The second drawing shows the lines of where the inside of the horn would fall, the outside if the horn if it were butt jointed and the sides didn't extend...and the outside line of the pieces of the horn that are butt jointed. 

One thing to remember with this compound miter...the outsides are smaller than the inside for the cut pieces...you have to angle them back as the pieces rotate out. It's tough to explain, but you'll see it if you cut some test pieces.

Which brings me to another very important point. 

For all that is good and holy, cut some test pieces. Don't be afraid. Cut lots....figure out how this goes together on smaller cheap scrap. You'll save yourself a lot of trouble.


----------



## SpeakerScott

So next up in the build is how to repeatably drill all the stinking mounting holes. I wanted to use threaded inserts to ease driver replacement if ever necessary. I ordered a couple extra mids and woofers for myself in case one ever went bad. (One did...but in a crazy way, totally my fault...story to be told later.)

There will be hundreds of holes...between the access panels, driver mounting panels...etc. Have a drill press, it will speed things up greatly. It could be done by hand...very slowly and carefully...but it could be done. Also, please use a brad point bit or a forstner bit for drilling...preventing bits from wandering. Much more precise. 
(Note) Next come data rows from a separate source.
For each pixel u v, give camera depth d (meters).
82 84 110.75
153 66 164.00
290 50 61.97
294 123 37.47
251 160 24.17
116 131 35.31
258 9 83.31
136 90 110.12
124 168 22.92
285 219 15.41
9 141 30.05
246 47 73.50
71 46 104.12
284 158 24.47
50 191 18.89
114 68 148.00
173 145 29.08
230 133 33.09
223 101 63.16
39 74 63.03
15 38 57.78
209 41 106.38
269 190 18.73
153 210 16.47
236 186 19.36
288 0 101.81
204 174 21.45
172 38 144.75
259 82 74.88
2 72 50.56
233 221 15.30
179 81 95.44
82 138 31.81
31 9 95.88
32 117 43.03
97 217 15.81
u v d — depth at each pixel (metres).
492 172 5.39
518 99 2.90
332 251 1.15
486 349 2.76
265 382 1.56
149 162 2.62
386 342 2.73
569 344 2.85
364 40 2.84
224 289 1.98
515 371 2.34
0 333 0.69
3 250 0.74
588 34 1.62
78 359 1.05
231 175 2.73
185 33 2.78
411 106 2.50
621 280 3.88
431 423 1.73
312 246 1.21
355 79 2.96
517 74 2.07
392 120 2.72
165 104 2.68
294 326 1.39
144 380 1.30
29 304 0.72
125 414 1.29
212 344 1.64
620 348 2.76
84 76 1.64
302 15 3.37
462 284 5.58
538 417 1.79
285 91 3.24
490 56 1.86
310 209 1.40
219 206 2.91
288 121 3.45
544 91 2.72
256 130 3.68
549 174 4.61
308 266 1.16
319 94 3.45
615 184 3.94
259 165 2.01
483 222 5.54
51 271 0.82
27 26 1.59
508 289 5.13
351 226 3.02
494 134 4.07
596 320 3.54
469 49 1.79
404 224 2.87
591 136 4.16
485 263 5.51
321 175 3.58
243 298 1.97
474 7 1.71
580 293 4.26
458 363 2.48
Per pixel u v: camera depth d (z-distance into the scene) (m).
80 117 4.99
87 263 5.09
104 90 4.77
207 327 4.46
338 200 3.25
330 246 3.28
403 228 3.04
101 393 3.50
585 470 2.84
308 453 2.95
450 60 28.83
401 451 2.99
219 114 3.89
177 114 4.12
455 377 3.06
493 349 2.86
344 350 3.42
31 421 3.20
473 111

I made myself a marking template. I used 1/4" thick MDF that I laser cut using an exported DXF. (I have access to a laser cutter at work.) However, with a lot of careful measuring you could hand measure and mark it...and drill the guide. 

I cut 1/4" holes and used something called a transfer punch to transfer them to the piece that would be used in the horn. It only took a couple of minutes to transfer all the drill locations to the work pieces where it would probably take you 20 or more each piece to measure every one. So totally worth the time.

You can also see I marked the location of the tweeter entry and the center line of the board.


----------



## BD55

Laser cutter access - you lucky dog. I miss using a big Epilog 28"x40" in college; so nice for making templates, guides, parts, etc... The only problem I remember was somebody always cutting/engraving incompatible materials and cracking the focusing element...multiple times.

This build is really cool, seems like a cost effective way to get great sound as well.


----------



## SpeakerScott

Next up is hole marking and drilling...for the driver mounting points I wanted to use threaded inserts. It happens the brass ones I used need a 1/4" hole. They are 6-32 which has plenty of holding power for an 8" woofer of the excursion of the Dayton. 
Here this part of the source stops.